▽

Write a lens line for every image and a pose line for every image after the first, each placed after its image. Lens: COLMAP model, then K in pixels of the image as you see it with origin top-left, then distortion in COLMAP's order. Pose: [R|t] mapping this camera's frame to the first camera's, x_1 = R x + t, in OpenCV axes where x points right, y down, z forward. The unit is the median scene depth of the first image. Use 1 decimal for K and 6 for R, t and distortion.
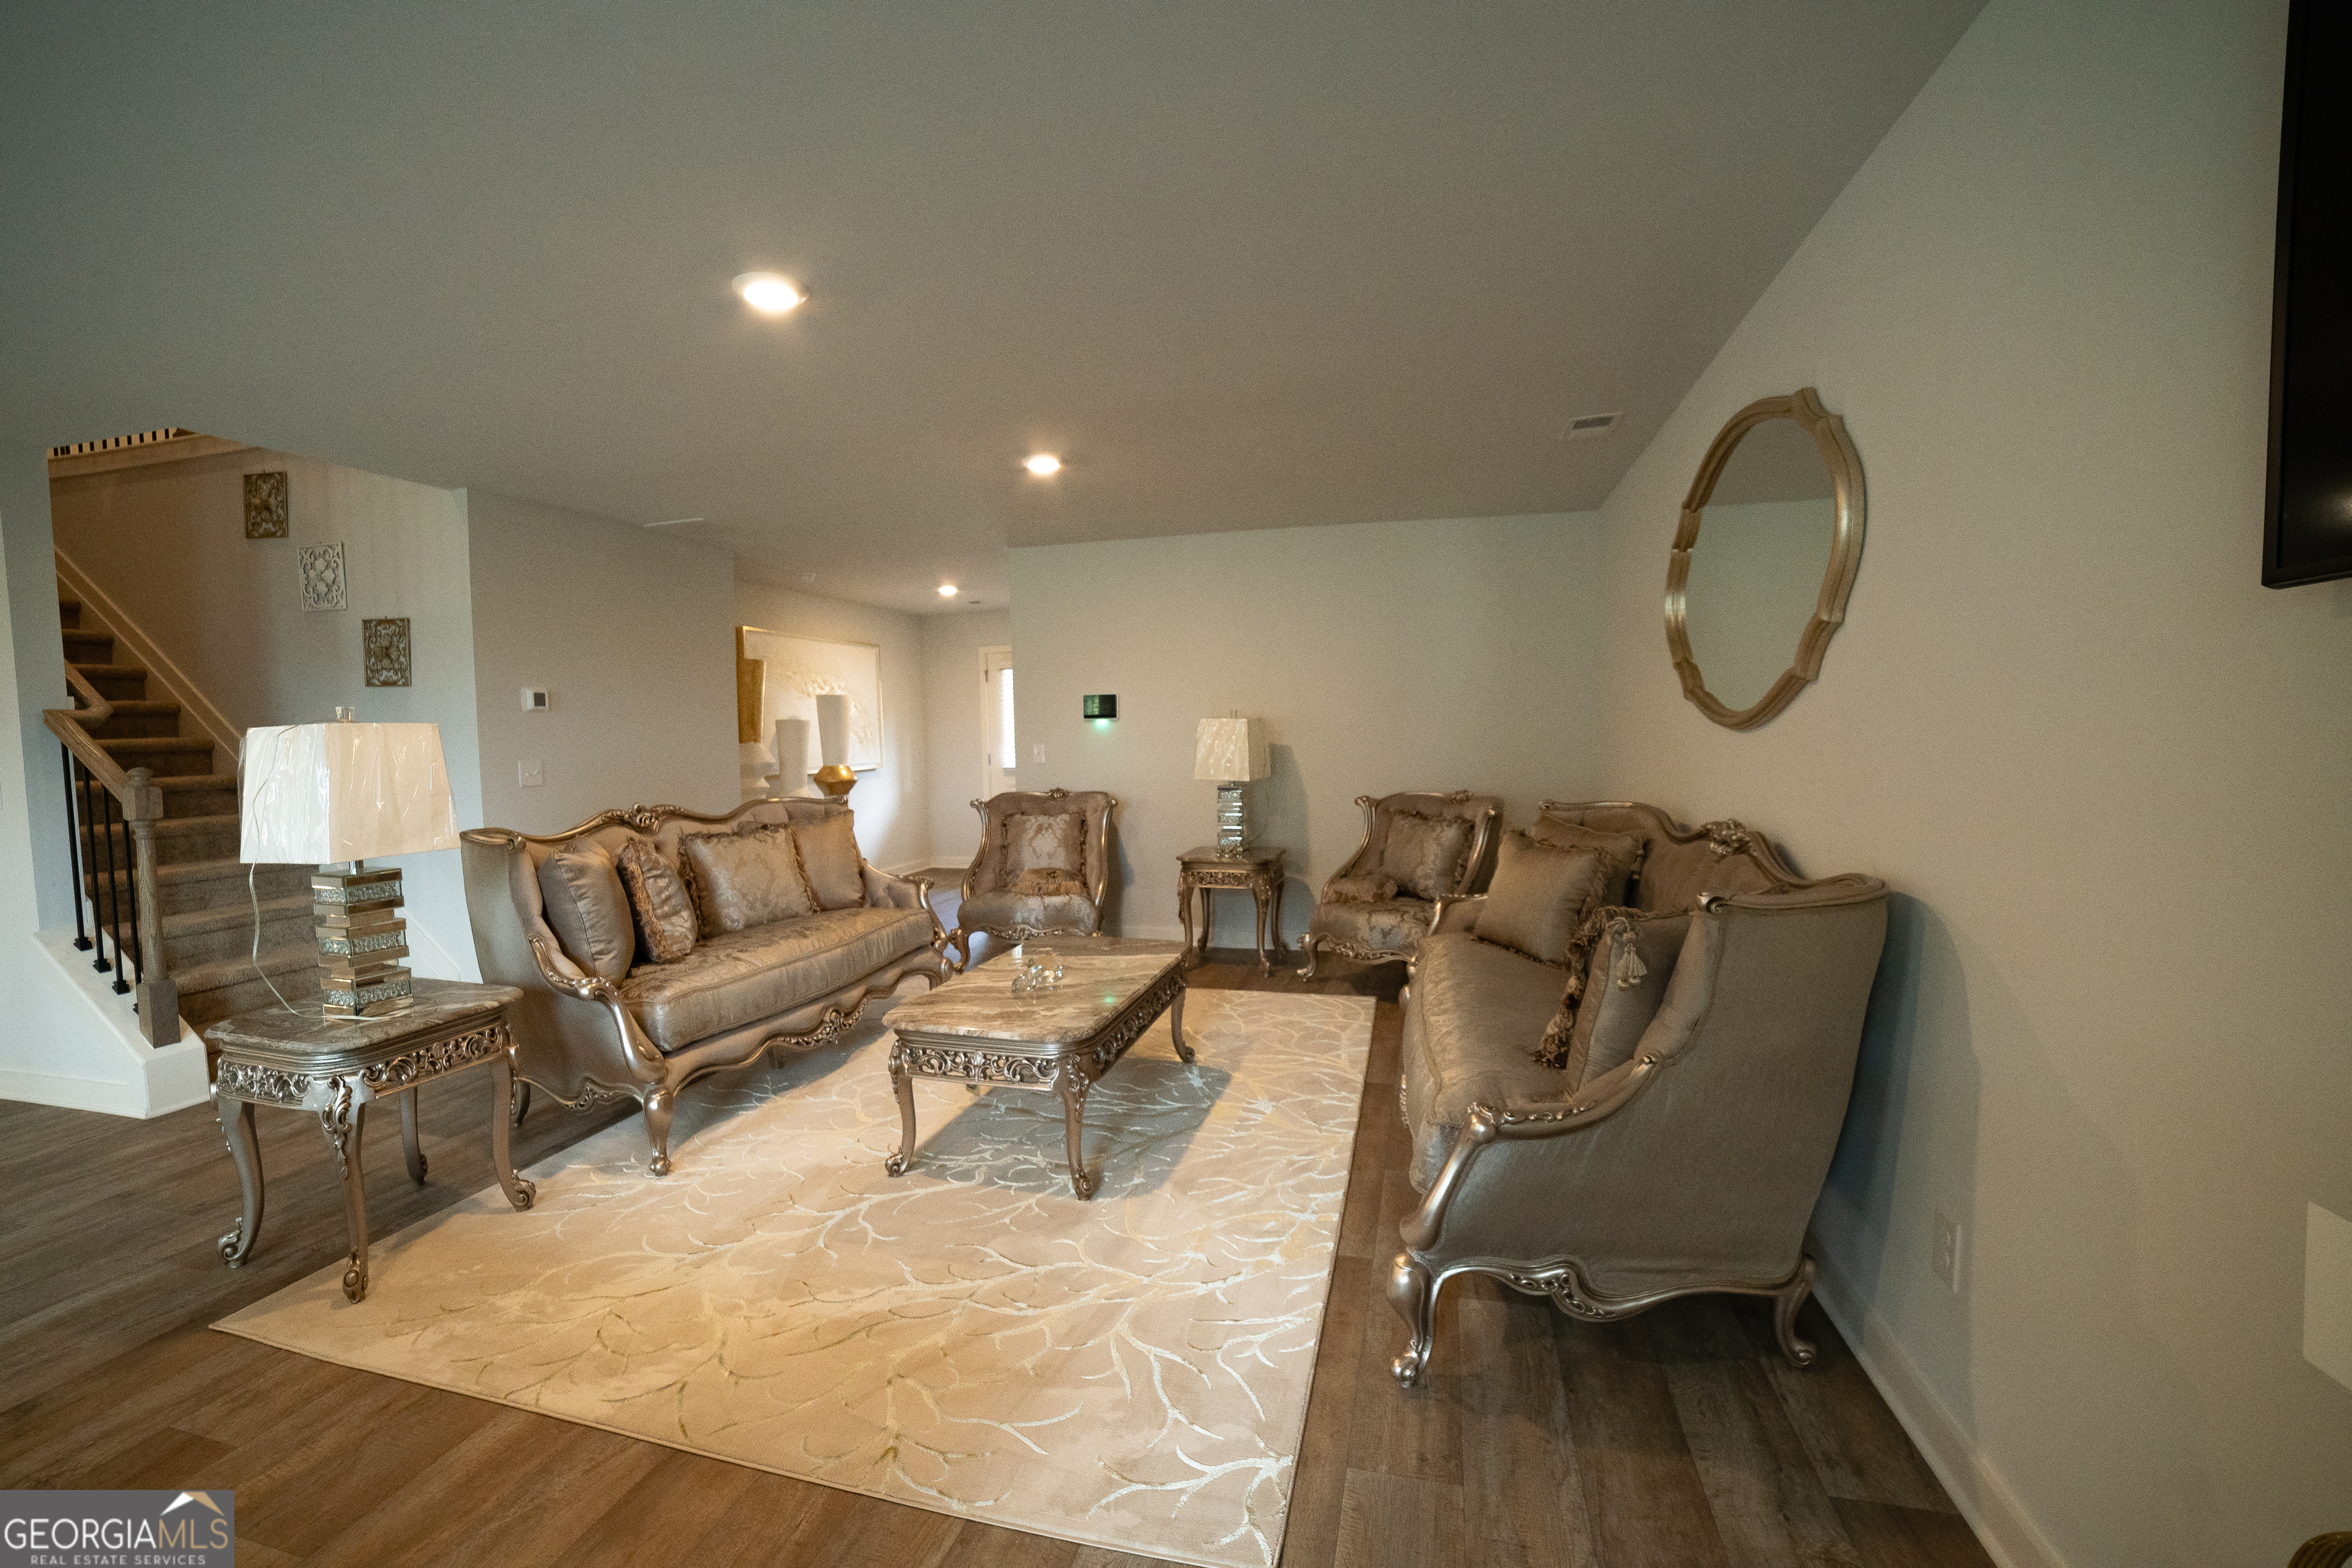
lens RADIAL K [[952.9, 0, 1173.3], [0, 952.9, 785.4], [0, 0, 1]] dist [-0.100670, 0.032003]
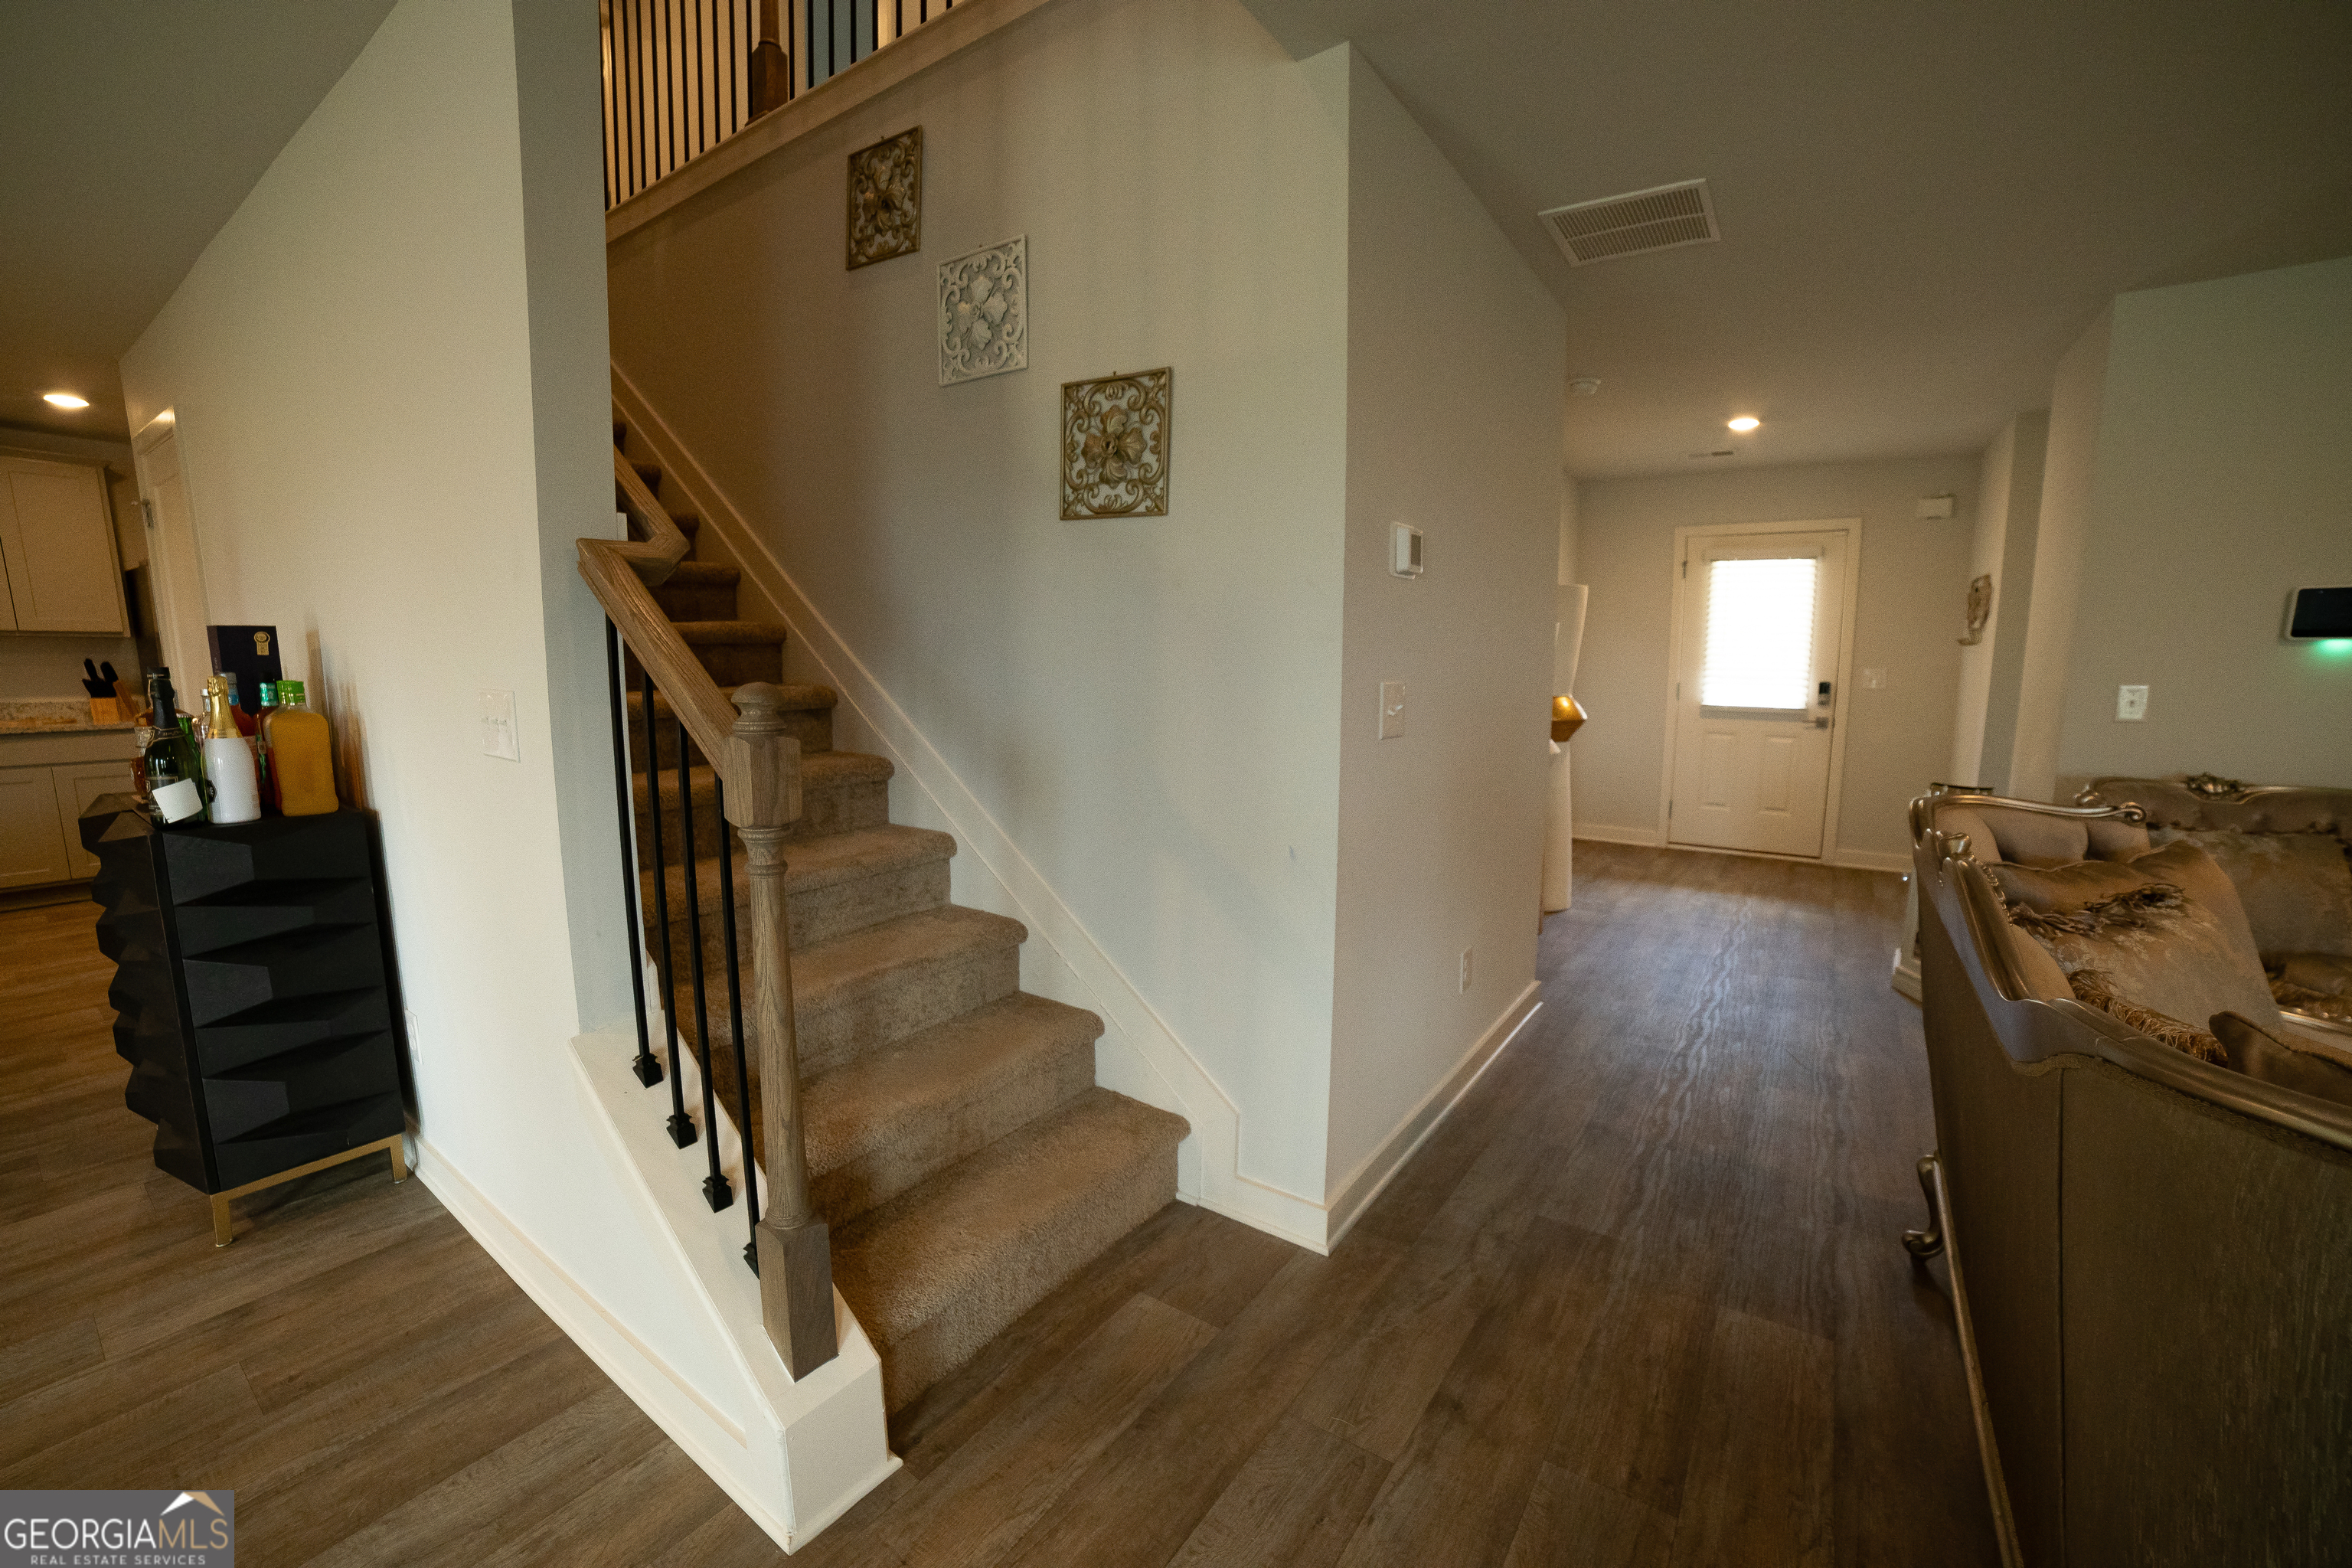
lens RADIAL K [[952.9, 0, 1173.3], [0, 952.9, 785.4], [0, 0, 1]] dist [-0.100670, 0.032003]
pose [[0.934818, 0.076703, -0.346745, -0.659599], [-0.044276, 0.993951, 0.100504, -0.018840], [0.352356, -0.078601, 0.932559, 0.524168]]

△

> _PROBLEM TO WORK ON_:
Reproduce the material above word for word, omitting the pictures.

> _ANSWER SECTION_:
Write a lens line for every image and a pose line for every image after the first, each placed after its image. Lens: COLMAP model, then K in pixels of the image as you see it with origin top-left, then distortion in COLMAP's order. Pose: [R|t] mapping this camera's frame to the first camera's, x_1 = R x + t, in OpenCV axes where x points right, y down, z forward. The unit is the median scene depth of the first image. Use 1 decimal for K and 6 for R, t and distortion.
lens RADIAL K [[952.9, 0, 1173.3], [0, 952.9, 785.4], [0, 0, 1]] dist [-0.100670, 0.032003]
lens RADIAL K [[952.9, 0, 1173.3], [0, 952.9, 785.4], [0, 0, 1]] dist [-0.100670, 0.032003]
pose [[0.934818, 0.076703, -0.346745, -0.659599], [-0.044276, 0.993951, 0.100504, -0.018840], [0.352356, -0.078601, 0.932559, 0.524168]]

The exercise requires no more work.